• _What the task requires_: Below are the entries. Transcribe exactly the lines from the one with "305 238 312.3" through the one with "942 100 371.2", ends included, and leave out all others.

[Dataset excerpts — start]

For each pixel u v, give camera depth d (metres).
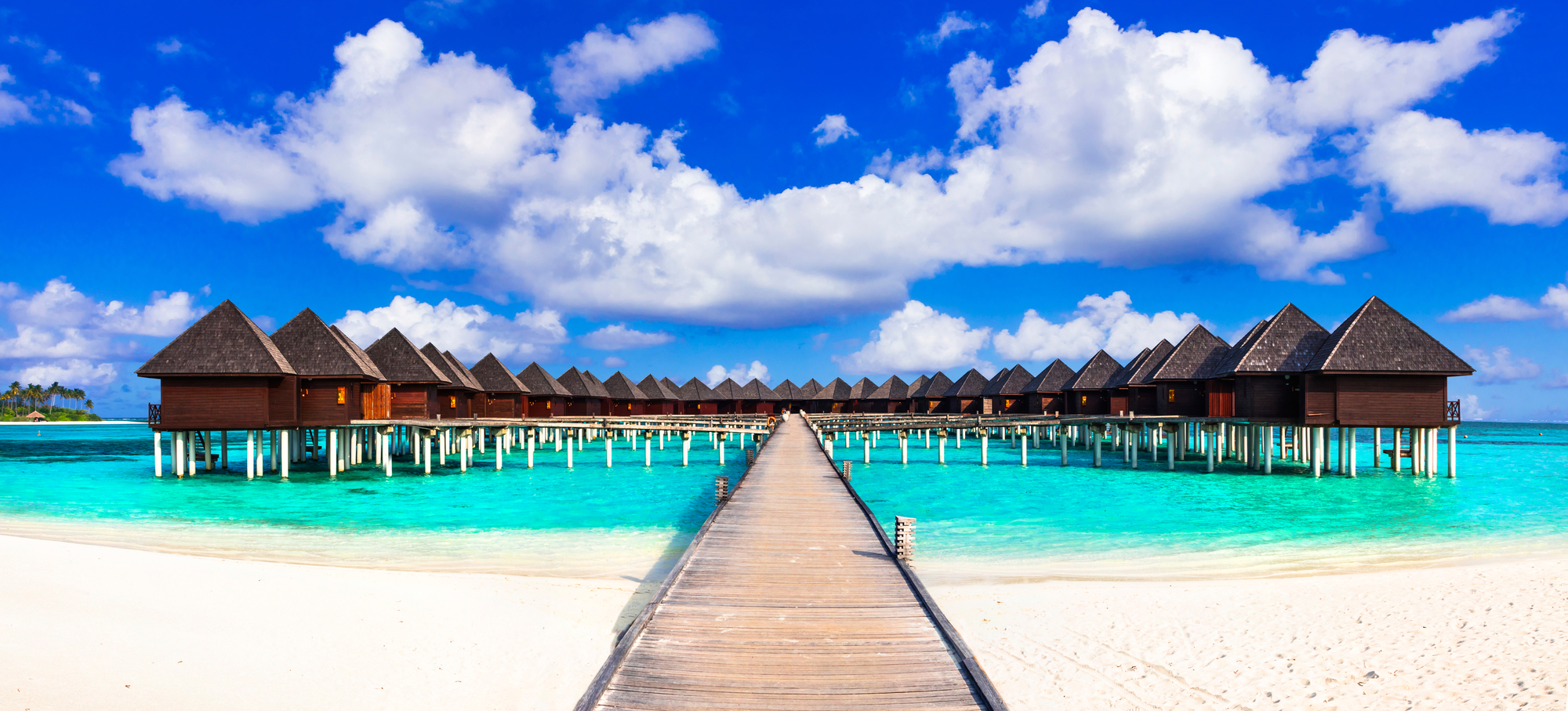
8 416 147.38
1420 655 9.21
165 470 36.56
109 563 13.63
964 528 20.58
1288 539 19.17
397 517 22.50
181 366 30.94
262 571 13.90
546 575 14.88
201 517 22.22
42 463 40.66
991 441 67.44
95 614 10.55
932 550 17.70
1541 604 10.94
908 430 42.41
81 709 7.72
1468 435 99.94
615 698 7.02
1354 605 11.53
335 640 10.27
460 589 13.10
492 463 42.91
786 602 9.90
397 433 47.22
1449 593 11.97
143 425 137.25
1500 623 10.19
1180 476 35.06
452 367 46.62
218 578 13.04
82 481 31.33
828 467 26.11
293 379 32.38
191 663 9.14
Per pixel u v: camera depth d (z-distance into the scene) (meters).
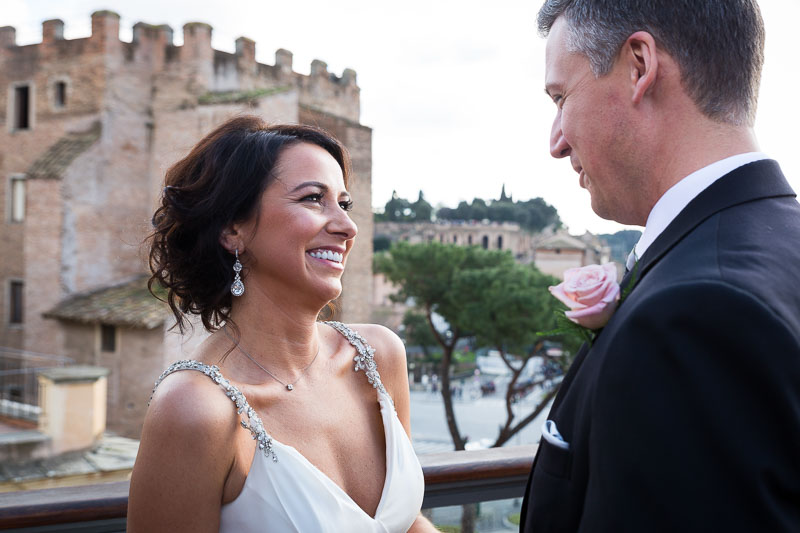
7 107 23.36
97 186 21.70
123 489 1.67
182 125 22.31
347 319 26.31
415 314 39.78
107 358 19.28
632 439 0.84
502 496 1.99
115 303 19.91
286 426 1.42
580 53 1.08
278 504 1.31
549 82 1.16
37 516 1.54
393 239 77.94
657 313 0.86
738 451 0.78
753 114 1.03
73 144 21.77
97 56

[Dataset excerpts — finish]
[Dataset excerpts — start]

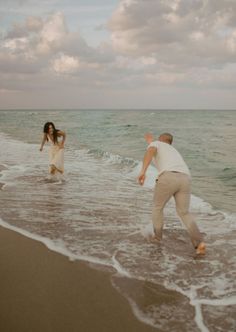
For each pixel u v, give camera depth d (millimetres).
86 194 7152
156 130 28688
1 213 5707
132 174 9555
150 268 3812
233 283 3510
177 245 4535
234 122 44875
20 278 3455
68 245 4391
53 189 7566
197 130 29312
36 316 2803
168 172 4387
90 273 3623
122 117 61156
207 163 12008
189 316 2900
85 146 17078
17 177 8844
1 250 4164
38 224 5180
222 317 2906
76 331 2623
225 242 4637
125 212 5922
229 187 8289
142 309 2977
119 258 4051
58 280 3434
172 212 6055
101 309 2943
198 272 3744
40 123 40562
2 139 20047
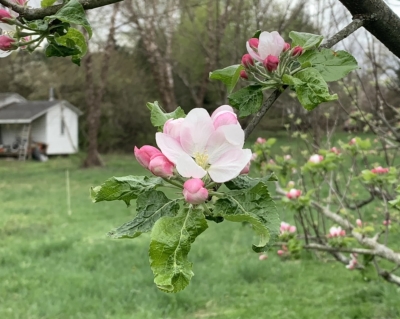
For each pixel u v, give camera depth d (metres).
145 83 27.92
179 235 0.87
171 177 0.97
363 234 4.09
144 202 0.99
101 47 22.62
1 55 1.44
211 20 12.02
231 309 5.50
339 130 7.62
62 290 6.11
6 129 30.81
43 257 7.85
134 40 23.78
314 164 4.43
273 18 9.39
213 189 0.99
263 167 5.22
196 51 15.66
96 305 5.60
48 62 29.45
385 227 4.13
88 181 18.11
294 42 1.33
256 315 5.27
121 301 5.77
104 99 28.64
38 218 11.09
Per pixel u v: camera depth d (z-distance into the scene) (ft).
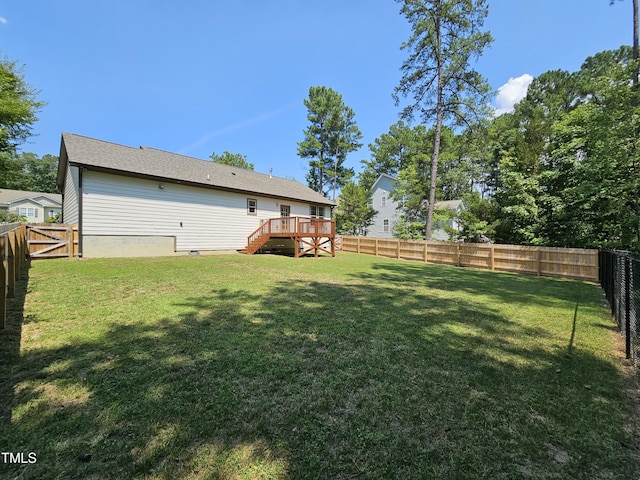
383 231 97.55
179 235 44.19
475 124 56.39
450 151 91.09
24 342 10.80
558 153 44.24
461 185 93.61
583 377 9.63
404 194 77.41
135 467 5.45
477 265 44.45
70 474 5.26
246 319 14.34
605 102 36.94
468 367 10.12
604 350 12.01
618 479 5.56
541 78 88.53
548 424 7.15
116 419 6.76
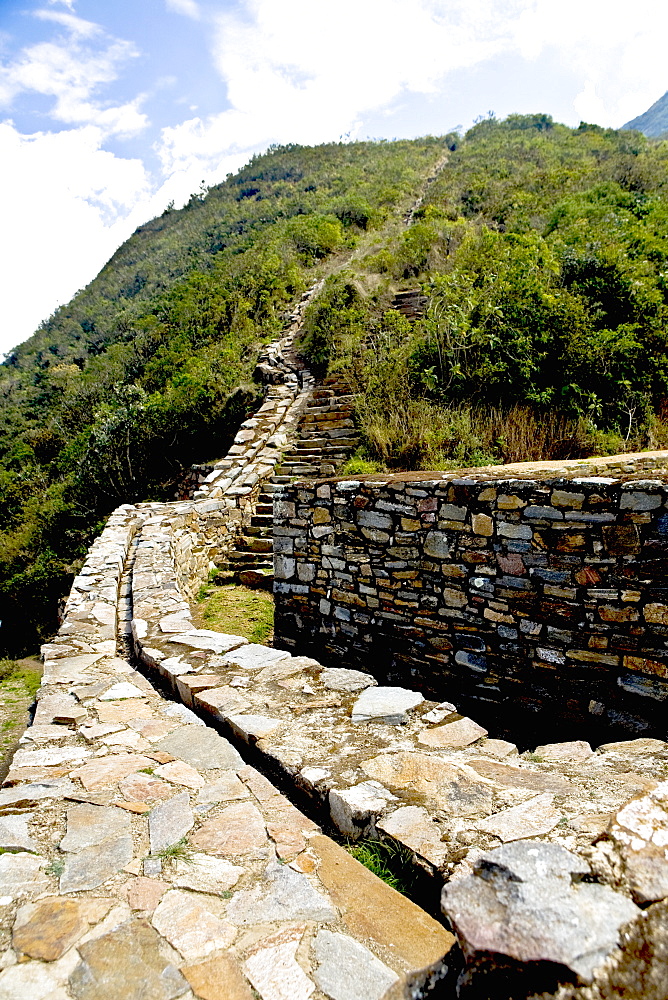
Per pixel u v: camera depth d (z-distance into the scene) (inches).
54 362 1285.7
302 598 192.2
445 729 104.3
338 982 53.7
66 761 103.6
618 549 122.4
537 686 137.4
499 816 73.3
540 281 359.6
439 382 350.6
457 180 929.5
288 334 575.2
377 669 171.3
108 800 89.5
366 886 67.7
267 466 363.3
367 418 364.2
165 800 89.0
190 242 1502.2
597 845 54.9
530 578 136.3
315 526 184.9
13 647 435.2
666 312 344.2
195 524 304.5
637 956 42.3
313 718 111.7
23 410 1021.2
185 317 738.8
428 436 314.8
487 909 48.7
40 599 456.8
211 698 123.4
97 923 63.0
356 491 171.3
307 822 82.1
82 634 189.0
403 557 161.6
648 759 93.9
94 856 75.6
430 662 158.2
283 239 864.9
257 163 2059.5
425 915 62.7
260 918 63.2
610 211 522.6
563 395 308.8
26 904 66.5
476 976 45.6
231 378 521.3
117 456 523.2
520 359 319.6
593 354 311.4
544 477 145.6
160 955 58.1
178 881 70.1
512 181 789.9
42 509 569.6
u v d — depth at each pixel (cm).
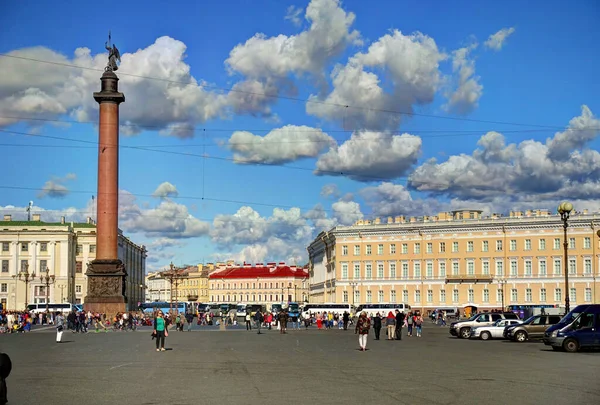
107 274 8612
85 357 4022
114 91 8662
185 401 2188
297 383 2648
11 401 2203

[Dataset excerpts — finish]
[Dataset excerpts — start]

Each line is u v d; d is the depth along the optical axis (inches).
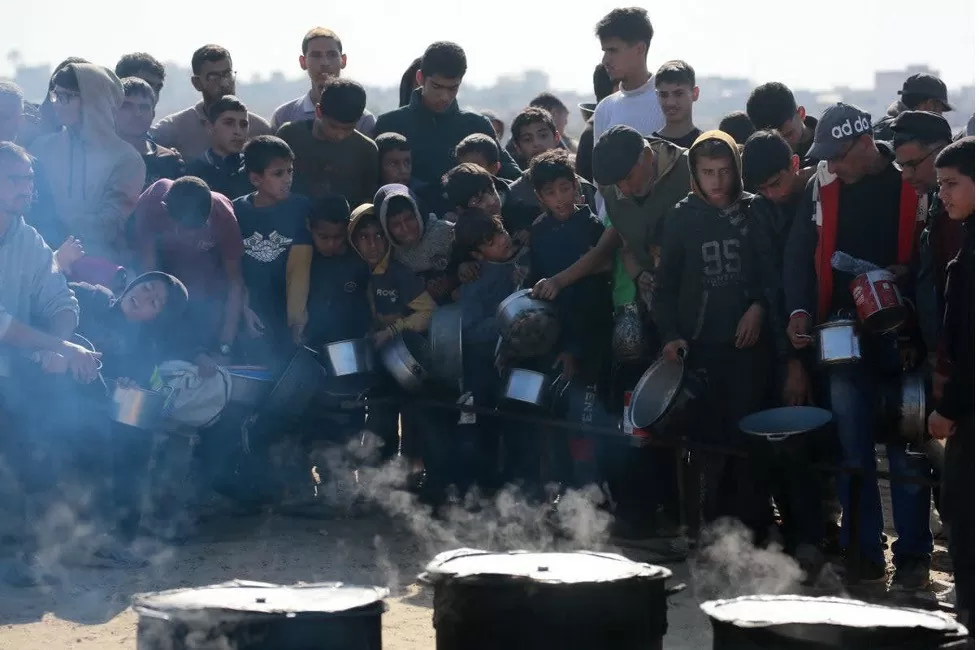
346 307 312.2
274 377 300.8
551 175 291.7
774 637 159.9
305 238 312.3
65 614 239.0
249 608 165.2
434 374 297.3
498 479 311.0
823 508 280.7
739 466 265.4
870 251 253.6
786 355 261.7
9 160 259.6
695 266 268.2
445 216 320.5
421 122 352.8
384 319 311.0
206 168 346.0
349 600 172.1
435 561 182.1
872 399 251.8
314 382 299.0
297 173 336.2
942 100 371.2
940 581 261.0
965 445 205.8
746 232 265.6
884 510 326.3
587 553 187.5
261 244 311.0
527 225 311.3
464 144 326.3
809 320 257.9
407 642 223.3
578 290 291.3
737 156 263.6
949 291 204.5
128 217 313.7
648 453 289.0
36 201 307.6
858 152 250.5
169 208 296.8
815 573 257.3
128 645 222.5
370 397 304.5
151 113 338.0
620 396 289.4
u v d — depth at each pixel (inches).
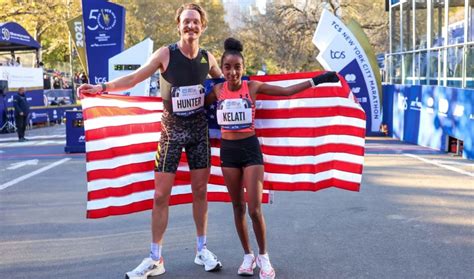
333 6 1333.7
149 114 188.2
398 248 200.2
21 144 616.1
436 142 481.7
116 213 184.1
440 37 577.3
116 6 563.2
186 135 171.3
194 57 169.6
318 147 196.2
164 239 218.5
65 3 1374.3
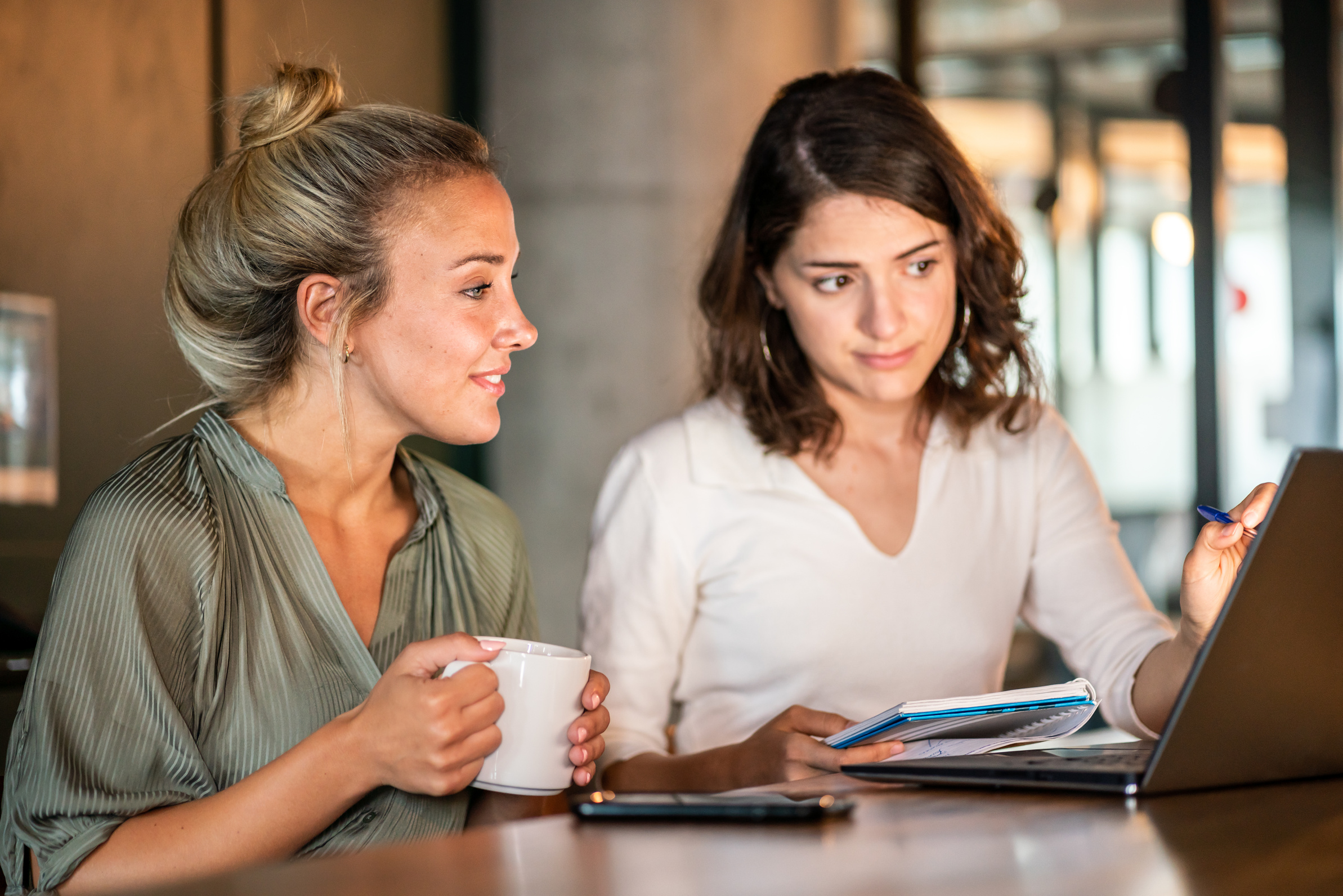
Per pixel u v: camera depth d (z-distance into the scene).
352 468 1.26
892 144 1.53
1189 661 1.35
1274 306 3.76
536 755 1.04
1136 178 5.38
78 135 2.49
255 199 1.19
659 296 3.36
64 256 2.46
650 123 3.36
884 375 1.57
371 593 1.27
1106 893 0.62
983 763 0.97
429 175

[Dataset excerpts — finish]

• _Reply_:
305 238 312.3
65 614 239.0
249 608 165.2
434 374 297.3
498 479 311.0
823 508 280.7
739 466 265.4
870 251 253.6
786 355 261.7
9 160 259.6
695 266 268.2
445 216 320.5
421 122 352.8
384 319 311.0
206 168 346.0
349 600 172.1
435 561 182.1
872 399 251.8
314 382 299.0
297 173 336.2
942 100 371.2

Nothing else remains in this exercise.